Our results indicate that doses of 160 mg/d Prexxartan are equally effective for BP control when taken once daily either on awakening or at bedtime.

Is Prexxartan kidney protective?

Bedtime administration of  Prexxartan is considered to normalize circadian rhythm and protect the kidneys and heart in CKD patients.

Can I drink alcohol while taking Prexxartan?

It is best to stop drinking alcohol until you see how the medicine affects you.Drinking alcohol can increase the blood pressure-lowering effect of Prexxartan, which can make you feel dizzy or lightheaded. 

Does Prexxartan make me tired?

Prexxartan oral tablet doesn't cause drowsiness or tired. but it can cause other side effects.

How long does Prexxartan last?

Prexxartan can last up to 24 hours.Dosing strength varies depending on the condition being treated.

Can I stop Prexxartan suddenly?

Stopping it suddenly may cause your blood pressure to spike. This may increase your chance for a heart attack or stroke.Don't stop taking this drug without talking to your doctor.

Does Prexxartan help anxiety?

Prexxartan reverses anxiety ,like behavior and induces hippocampal neurogenesis and expression of BDNF protein in unpredictable chronic mild stress mice.

Does Prexxartan increase heart rate?

Prexxartan does not directly cause a drop in heart rate, but it might have that effect indirectly in a small percentage of people who take it.

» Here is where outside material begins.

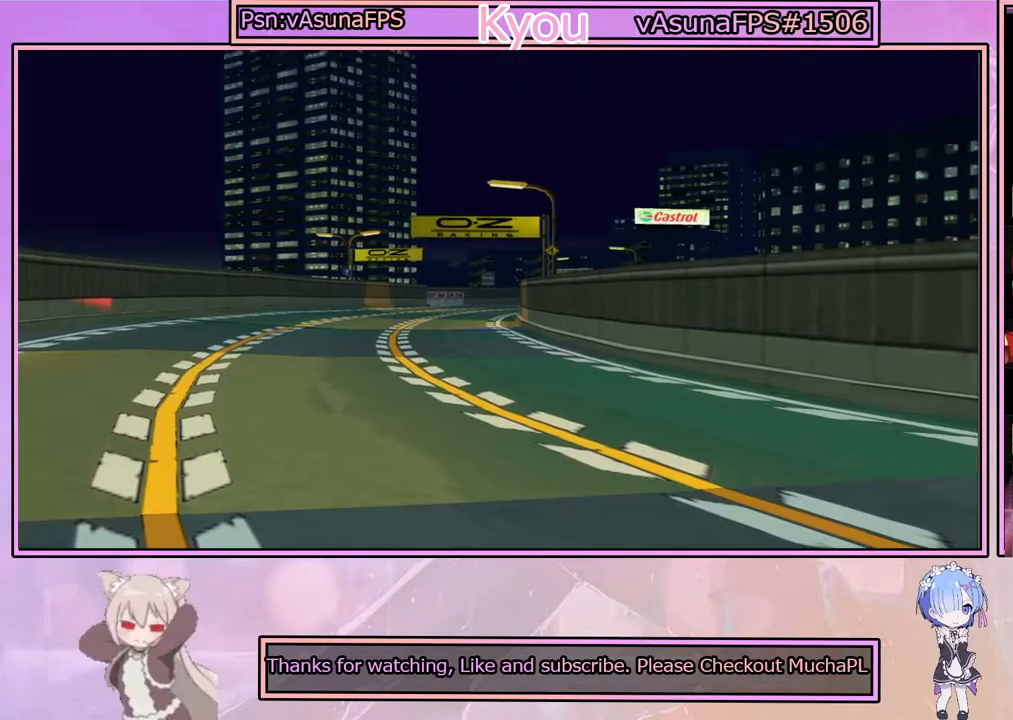
{"buttons": [], "left_stick": "center", "right_stick": "center", "events": [[250, "CROSS", "down"], [467, "CROSS", "up"]]}
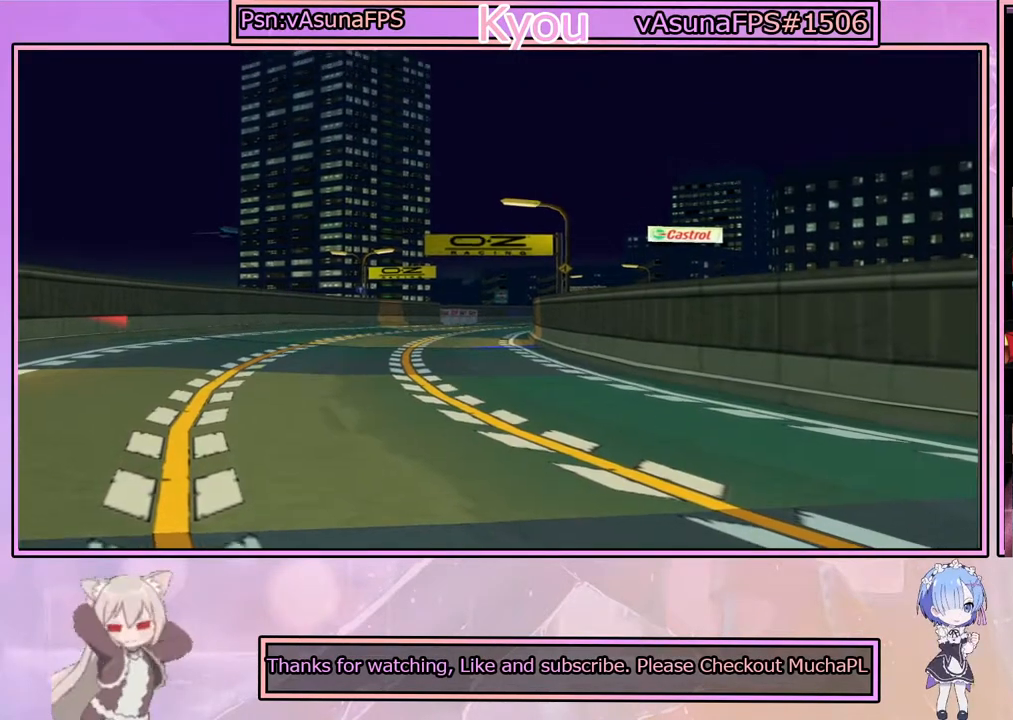
{"buttons": ["CROSS"], "left_stick": "center", "right_stick": "center", "events": [[267, "CROSS", "down"]]}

Does make make me lose weight?

In this population of overweight or obese patients with mild to moderate hypertension,Prexxartan was well tolerated, and could be effective in controlling blood pressure and achieving weight loss in such patients.

Does Prexxartan make I pee?

Prexxartan is a combination of Prexxartan and hydroclorothiazide, a diuretic, and it has been reported to cause nocturia, or frequent night urination.Prexxartan has caused little or no increase in urination by itself.

Does Prexxartan lower diastolic blood pressure?

Prexxartan and enalapril induced a significant and comparable reduction of systolic and diastolic blood pressure.

Is Prexxartan a diuretic?

Prexxartan is a combination of an angiotensin receptor blocker and a diuretic used for treating hypertension (high blood pressure).

Does Prexxartan cause liver damage?

The FDA has received reports that Prexxartan has been linked with acute liver injury and elevations in some liver enzymes.

Can I take Prexxartan for a long time?

Prexxartan is generally safe to take for a long works best when you take it for a long time. taking Prexxartan for a long time can sometimes cause your kidneys not to work as well as they should.

*** Taking medicines without doctor's advice can cause long-term problems.